Selected passage »
<<<<
I wonder. Is this is a daily routine for this man, to throw caution to the wind after taking the time to don his bike helmet and shoes, secure his pants legs, throw his backpack onto his back, grab his duffle bag with his right hand, and his bicycle gloves with his left? I'm glad that his yellow sweater grabbed my attention so that I could get these four quick photos after work on April 2, 2014, as I waited for my second of the two buses I take on my homebound commute. The time on each photo is 5:17 p.m. I thoroughly enjoy my Nikon D5100, DSLR. Yes, I do.

Tuesday, April 22, 2014

Rain protection, again. It's Portland, y'all. You should have heard the rain a few minutes ago, Monday night as I prepared this post. Wow!


I took this photo while parked in a Zipcar. I rolled down the window--well, I pushed the button and the window went down--and took the photo quickly so that not too much rain came inside the car. Not the best conditions for taking a photo of this innovative bike rack at the Pacific Northwest College of Art, but since I'm rarely in The Pearl, I threw caution to the wind. This photo is straight out of the camera. Serendipity that I got another umbrella in use.
>>>>
Dataset excerpt »
<<<<
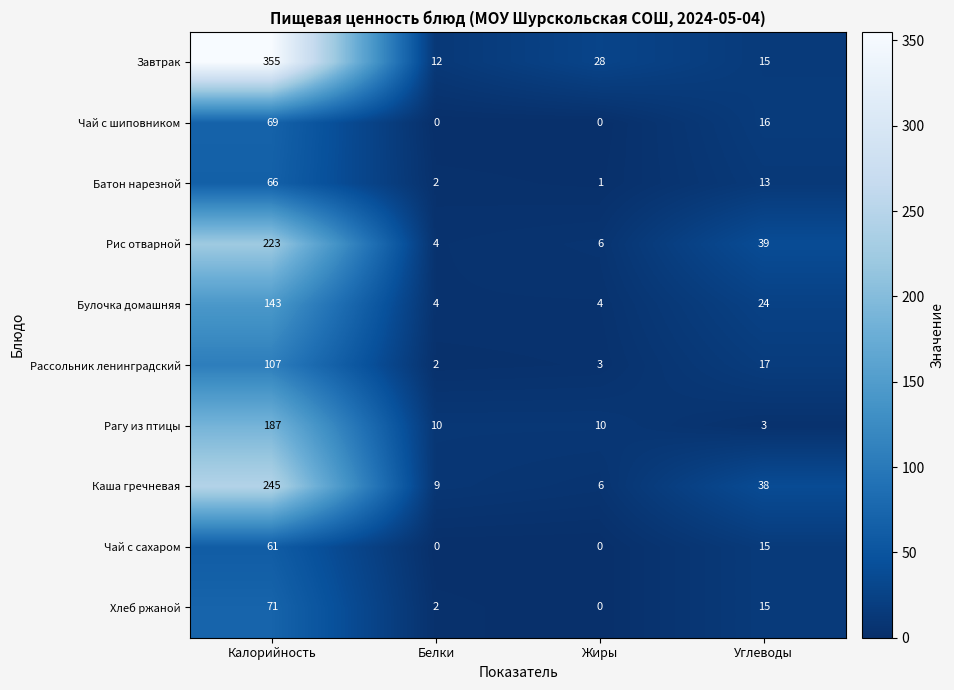

What is the difference between the second highest and minimum values in the Батон нарезной series?

12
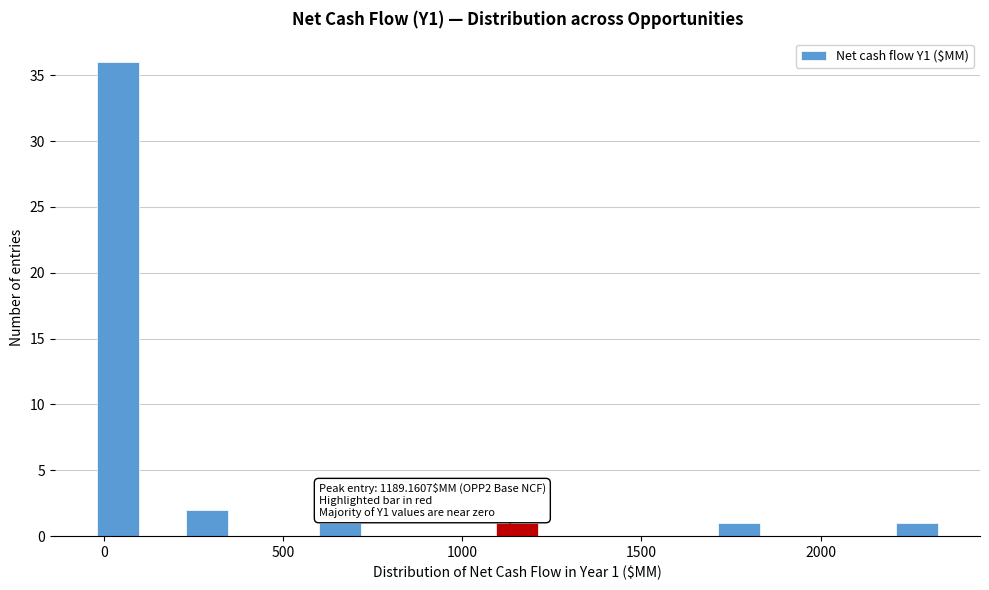

Around what value on the x-axis is the tallest bar? Give the approximate position of its centre, as read against the axis.

50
>>>>
Work task 1 »
Please decide whether each statement agrees with the blog passage, answering yes or no and quoting the words that settle it: (a) The four photos of the man were taken on April 2, 2014. (b) The photo of the bike rack was edited before it was posted. (c) The writer often spends time in The Pearl.
Work task 2 »
Copy the blog passage word for word from "I wonder. Is" up to and including "this post. Wow!".

Final answer 1 »
(a) Yes: "after work on April 2, 2014"
(b) No: "This photo is straight out of the camera."
(c) No: "since I'm rarely in The Pearl"

Final answer 2 »
I wonder. Is this is a daily routine for this man, to throw caution to the wind after taking the time to don his bike helmet and shoes, secure his pants legs, throw his backpack onto his back, grab his duffle bag with his right hand, and his bicycle gloves with his left? I'm glad that his yellow sweater grabbed my attention so that I could get these four quick photos after work on April 2, 2014, as I waited for my second of the two buses I take on my homebound commute. The time on each photo is 5:17 p.m. I thoroughly enjoy my Nikon D5100, DSLR. Yes, I do.

Tuesday, April 22, 2014

Rain protection, again. It's Portland, y'all. You should have heard the rain a few minutes ago, Monday night as I prepared this post. Wow!